Um dia, após o atendimento com Marina saí reflexiva, pensando que ela parecia
um casulo, como aqueles que se prendiam nas paredes da minha sala, que não quer
se romper e mostra apenas a pontinha da asa de borboleta em sua agonia por
nascer. O que aconteceu na vida da moça que a fazia ter medo de enxergar, ou
tentava ignorar o que via a todo custo? Às vezes não era miopia, mas excesso de
visão.
Num dia ensolarado de setembro encontrei um bilhete de despedida encima
da minha mesa que dizia:
Dona Maria,
Não vejo sentido para se viver se estamos
sempre caminhando para a morte. Por que estou aqui? O doutor me deu alta. Como
posso receber alta estando na baixa? Vou pra qualquer lugar, menos pro mundo. Deixo
uma poesia minha pra senhora.
Marina
Curiosa e preocupada, continuei
lendo o bilhete onde estava escrito:
“Todos os pés de alecrim
murcham ao sopro do vento
Cavalgando em meus sonhos
Não vejo nenhuma beleza nos pés
de trigo
Meus cavalos são cinzas
Não são verdes ou azuis"

_MATERIAL DE ESTUDO_
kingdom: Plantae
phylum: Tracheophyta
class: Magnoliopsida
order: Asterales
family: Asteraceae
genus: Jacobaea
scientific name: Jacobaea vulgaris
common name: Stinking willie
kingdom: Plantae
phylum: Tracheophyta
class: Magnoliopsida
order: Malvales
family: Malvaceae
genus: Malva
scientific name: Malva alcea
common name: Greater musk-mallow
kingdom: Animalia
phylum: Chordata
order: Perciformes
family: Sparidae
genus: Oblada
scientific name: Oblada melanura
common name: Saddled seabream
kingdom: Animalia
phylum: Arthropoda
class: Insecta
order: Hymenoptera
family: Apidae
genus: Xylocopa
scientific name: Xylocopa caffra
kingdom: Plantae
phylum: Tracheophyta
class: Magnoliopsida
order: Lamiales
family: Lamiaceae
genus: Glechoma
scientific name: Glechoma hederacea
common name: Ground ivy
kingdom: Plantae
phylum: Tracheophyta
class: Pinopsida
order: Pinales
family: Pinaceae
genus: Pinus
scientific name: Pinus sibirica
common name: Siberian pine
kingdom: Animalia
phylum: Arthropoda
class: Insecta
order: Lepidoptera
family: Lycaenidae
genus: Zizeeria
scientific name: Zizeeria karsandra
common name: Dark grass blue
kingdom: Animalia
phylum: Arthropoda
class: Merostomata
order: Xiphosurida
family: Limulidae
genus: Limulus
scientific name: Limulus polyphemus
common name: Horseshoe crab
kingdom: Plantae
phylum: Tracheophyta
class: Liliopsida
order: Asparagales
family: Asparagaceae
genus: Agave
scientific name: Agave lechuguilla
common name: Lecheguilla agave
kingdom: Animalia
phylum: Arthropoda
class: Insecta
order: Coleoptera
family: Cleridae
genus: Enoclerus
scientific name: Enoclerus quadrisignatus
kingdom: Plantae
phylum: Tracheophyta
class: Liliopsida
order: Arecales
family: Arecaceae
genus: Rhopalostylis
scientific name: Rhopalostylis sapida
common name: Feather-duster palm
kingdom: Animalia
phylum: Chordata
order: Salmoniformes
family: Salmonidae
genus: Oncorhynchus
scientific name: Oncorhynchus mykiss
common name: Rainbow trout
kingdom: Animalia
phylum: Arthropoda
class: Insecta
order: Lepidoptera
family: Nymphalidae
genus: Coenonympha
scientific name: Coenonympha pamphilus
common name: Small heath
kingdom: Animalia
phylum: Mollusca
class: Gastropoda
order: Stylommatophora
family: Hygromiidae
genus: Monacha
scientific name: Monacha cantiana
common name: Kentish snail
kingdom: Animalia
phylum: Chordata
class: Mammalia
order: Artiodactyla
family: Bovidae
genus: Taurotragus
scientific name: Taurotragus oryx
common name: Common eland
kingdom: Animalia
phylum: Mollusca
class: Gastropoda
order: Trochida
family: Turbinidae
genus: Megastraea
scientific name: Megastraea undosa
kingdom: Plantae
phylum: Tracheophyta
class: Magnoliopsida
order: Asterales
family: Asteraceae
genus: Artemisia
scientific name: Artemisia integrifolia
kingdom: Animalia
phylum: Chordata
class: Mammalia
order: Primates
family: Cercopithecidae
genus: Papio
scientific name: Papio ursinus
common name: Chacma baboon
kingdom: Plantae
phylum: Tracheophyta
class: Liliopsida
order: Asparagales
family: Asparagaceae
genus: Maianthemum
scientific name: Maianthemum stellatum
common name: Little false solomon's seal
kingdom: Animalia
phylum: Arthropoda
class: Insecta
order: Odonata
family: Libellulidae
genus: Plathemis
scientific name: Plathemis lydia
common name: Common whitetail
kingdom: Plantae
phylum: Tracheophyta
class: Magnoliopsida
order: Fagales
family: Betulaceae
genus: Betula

_QUESTÕES DE ESTUDO_
1) Responda com base no texto sobre Marina:
(a) Com o que a narradora compara Marina depois do atendimento?
(b) Em que mês foi encontrado o bilhete de despedida?
(c) Segundo o bilhete, o que Marina deixa para Dona Maria?
2) Continue o texto sobre Marina a partir do ponto em que ele termina.

_RESPOSTAS_
1)
(a) Com um casulo, como os que se prendiam nas paredes da sala da narradora.
(b) Em setembro.
(c) Uma poesia dela.

2)
Guardo até hoje o papel
amarelado com os rabiscos de Marina e penso que o mais difícil foi suportar meu
o sentimento de impotência diante do drama. Ajudá-la a ler o mundo e aceita-lo
com suas torturas, mostrar que, apesar de tudo, as crianças continuam a brincar
e os pássaros a cantar, como faria isso? Aliviá-la um pouco do sofrimento de enxergar o
mundo sempre desfocado. Por que só medicamento, poderia aumentar sua
serotonina?
Se ela fosse capaz de aplacar
seus delírios noturnos escreveria aquela poesia? Nunca mais soube de Marina.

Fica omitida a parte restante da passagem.